• Task to complete
Copy out every line that contains the word "Testing", paying attention to case.

• Records to process

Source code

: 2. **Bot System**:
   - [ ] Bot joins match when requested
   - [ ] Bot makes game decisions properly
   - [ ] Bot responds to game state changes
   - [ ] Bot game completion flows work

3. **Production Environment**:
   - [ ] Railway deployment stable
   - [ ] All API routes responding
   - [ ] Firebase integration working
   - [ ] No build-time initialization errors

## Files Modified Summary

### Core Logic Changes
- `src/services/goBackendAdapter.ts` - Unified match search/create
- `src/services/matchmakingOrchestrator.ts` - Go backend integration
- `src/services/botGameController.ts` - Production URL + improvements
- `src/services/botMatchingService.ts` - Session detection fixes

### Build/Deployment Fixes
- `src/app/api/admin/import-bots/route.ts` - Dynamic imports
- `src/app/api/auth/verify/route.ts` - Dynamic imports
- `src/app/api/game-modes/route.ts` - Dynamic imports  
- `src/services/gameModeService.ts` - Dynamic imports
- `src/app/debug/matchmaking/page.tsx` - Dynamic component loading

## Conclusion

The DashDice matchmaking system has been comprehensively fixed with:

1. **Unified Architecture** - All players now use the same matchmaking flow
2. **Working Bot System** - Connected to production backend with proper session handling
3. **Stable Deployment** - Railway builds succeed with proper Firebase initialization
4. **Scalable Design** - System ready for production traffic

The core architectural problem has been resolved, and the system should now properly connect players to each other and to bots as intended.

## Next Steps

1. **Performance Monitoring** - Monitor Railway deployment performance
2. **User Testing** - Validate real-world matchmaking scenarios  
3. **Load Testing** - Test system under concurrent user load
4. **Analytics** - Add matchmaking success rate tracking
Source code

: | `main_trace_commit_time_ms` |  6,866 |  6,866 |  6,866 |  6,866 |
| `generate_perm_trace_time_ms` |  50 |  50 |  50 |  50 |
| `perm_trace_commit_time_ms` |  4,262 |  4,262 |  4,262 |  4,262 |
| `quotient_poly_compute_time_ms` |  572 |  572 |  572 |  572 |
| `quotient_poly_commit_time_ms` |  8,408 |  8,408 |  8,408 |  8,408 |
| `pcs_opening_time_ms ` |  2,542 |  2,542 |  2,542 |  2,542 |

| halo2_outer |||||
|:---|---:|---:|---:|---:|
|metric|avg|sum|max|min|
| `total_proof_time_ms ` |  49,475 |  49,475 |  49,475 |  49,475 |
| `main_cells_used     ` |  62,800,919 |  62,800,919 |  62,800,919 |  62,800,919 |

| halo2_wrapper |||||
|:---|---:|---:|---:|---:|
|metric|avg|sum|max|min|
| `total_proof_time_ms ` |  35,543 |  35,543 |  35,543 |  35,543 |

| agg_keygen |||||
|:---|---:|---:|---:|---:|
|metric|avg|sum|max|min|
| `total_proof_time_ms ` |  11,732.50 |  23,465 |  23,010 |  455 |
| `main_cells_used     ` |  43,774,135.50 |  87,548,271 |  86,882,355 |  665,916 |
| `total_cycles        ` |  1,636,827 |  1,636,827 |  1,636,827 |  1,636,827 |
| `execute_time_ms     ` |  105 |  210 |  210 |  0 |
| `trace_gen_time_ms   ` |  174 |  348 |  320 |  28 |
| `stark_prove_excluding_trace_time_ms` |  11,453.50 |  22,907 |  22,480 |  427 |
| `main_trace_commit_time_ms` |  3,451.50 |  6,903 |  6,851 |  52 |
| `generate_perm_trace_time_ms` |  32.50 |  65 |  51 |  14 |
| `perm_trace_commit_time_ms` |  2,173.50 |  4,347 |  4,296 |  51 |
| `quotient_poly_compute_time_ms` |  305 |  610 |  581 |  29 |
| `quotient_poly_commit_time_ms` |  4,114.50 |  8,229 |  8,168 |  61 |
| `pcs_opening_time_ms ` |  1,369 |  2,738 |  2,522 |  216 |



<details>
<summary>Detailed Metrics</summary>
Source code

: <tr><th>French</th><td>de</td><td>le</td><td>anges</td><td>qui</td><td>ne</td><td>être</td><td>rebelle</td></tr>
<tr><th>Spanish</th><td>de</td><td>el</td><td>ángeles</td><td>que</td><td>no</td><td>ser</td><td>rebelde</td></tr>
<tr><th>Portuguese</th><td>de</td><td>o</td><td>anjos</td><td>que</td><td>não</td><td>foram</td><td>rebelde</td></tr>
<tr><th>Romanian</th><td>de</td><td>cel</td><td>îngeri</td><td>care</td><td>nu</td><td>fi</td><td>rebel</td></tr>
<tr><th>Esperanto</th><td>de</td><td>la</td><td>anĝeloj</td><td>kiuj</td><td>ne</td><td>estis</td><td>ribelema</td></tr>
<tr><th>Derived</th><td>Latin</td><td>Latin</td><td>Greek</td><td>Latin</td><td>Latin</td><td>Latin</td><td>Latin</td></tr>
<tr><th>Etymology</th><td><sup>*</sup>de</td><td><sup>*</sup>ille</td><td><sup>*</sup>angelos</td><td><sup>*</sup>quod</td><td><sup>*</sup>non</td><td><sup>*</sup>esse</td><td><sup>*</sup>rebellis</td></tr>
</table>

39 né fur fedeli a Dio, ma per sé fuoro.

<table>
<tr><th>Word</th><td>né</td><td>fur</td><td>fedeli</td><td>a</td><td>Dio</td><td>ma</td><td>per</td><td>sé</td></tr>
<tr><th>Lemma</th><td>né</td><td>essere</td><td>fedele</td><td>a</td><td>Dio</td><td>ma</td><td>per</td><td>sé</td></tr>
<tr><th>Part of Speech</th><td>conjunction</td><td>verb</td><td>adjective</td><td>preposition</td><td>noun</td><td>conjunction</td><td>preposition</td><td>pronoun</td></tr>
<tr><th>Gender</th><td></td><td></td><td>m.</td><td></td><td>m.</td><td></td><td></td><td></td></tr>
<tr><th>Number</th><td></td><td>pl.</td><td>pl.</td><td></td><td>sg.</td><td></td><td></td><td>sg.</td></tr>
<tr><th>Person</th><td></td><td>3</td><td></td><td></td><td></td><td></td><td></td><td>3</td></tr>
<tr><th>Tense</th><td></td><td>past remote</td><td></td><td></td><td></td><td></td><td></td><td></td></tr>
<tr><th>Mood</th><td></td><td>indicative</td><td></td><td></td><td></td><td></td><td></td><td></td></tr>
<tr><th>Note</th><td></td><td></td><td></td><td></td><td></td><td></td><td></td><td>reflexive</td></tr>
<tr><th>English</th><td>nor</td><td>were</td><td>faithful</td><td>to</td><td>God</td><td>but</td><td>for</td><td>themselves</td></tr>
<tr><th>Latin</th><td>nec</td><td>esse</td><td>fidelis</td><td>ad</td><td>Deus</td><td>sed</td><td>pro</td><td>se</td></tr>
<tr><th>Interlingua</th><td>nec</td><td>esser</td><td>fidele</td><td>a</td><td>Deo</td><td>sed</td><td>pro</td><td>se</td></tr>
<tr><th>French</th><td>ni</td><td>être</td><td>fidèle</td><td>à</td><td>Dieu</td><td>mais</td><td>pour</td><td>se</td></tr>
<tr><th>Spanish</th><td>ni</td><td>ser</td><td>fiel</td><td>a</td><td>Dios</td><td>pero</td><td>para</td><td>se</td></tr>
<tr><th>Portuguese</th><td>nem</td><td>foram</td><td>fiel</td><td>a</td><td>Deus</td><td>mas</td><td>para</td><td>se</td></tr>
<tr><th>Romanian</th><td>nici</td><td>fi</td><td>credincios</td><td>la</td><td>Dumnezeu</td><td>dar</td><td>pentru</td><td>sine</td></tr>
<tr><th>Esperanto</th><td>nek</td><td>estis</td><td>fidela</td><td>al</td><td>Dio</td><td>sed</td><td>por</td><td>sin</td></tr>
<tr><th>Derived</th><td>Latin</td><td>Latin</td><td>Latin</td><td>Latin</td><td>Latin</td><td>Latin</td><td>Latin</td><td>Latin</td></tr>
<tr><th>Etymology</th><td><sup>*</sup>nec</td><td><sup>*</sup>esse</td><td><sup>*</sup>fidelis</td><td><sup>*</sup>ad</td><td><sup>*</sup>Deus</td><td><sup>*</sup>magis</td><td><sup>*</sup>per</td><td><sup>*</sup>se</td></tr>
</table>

• Task response
2. **User Testing** - Validate real-world matchmaking scenarios  
3. **Load Testing** - Test system under concurrent user load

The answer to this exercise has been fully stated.